*Excerpt to read*

Please reread what I wrote; it is not. Let's do the second variant: to determine whether N is odd or even, compute:
e1 = E(N/N) (equals E(1)) ; 1, encrypted
b1 = E(N & 1) ; equals e1 iff N is odd
; (least significant bit of N)
e2 = E(1+1) ; 2, encrypted
b2 = E(N & 2) ; equals e2 iff second bit is set
e4 = E(2+2) ; 4, encrypted
e4 = E(N & 4) ; equals e4 iff third bit is set
e8 = E(4+4) ; 8, encrypted
So you're thinking of a private key cryptosystem, where the ciphertext and the plaintext have the same length and E(.) is bijective, but in the case of ElGamal and public-key encryption in general, E(.) is not actually a function in the mathematical sense and instead encrypts one-to-many. (In fact if memory serves, n plaintext bits become 2n ciphertext bits in ElGamal.)
If that's the case in general then you could indeed compute E(1) := e_div(E(N), E(N)) and e_and(E(N), E(1)), but you could not say that E(N & 1) === E(1) if N is odd, because even though N & 1 = 1 and we've got a nice property of mathematical functions which says that if a = b then f(a) = f(b), this isn't a mathematical function and the one-to-many nature foils precisely this sort of naive comparison.
That requires that encrypting X always produces the same bits. Reading on ElGamal on Wikipedia learnt me that it does not guarantee that; it also doubles messages in size, as you thought. That will thwart this attack for any reasonable size of the encoded messages.
One could do the comparison inside the crypto system, but that would not help either, as one cannot check the outcome of such a comparison.
Also related, it might be an interesting way to encode Ricardian Contracts http://iang.org/papers/ricardian_contract.html
I'd highly recommend it, it's amazingly interesting, and Boneh is very good at explaining things. I used to think that cryptography was hopelessly impenetrable, but it turns out most algorithms (well, mostly symmetric cryptography) are simple to understand. We're currently at asymmetric crypto and the math's starting.

*Brief 1*
Copy the part of the ElGamal discussion from "If that's the" to "of naive comparison.".
*Brief 2*
Answer these questions using the ElGamal discussion:
(a) How many ciphertext bits do n plaintext bits become in ElGamal, as the writer recalls it?
(b) What web address is given for Ricardian Contracts?
(c) What topic has the recommended course currently reached?
*Brief 3*
According to the ElGamal discussion, why can't one conclude that E(N & 1) equals E(1) when N is odd?
None of the lines after this note are needed.

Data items
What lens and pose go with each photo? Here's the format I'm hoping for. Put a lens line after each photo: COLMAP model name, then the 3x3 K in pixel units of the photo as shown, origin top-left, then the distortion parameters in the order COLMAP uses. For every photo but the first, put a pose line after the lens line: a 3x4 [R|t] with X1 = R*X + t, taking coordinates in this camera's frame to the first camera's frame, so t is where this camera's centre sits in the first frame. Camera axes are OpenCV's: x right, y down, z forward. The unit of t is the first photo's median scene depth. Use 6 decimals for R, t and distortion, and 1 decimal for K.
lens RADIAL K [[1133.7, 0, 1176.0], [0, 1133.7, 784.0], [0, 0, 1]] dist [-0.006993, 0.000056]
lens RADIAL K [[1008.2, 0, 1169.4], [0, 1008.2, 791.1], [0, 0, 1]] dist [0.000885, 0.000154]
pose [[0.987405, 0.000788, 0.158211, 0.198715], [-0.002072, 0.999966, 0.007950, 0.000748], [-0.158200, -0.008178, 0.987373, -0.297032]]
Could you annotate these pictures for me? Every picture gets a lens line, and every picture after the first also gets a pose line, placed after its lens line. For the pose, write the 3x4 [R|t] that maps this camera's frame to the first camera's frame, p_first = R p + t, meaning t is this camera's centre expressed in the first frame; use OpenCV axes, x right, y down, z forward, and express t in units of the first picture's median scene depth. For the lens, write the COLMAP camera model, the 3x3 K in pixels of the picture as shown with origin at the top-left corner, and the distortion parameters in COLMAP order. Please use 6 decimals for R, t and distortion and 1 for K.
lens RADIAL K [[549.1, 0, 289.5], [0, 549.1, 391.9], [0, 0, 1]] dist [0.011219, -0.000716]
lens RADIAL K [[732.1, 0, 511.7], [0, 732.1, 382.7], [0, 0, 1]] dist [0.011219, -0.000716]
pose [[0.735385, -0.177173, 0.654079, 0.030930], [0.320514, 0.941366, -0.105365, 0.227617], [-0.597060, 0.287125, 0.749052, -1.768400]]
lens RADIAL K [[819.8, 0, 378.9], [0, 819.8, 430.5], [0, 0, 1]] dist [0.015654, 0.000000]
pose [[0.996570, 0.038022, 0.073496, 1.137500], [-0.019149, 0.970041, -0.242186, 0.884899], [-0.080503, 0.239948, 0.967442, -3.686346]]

*Written reply 1*
If that's the case in general then you could indeed compute E(1) := e_div(E(N), E(N)) and e_and(E(N), E(1)), but you could not say that E(N & 1) === E(1) if N is odd, because even though N & 1 = 1 and we've got a nice property of mathematical functions which says that if a = b then f(a) = f(b), this isn't a mathematical function and the one-to-many nature foils precisely this sort of naive comparison.

*Written reply 2*
(a) 2n ciphertext bits.
(b) http://iang.org/papers/ricardian_contract.html
(c) Asymmetric crypto, where the math is starting.

*Written reply 3*
In ElGamal, and in public-key encryption generally, E(.) is not a function in the mathematical sense. It encrypts one-to-many, so encrypting the same value does not always produce the same bits. Because of this, equal plaintexts need not give equal ciphertexts, and the naive comparison fails.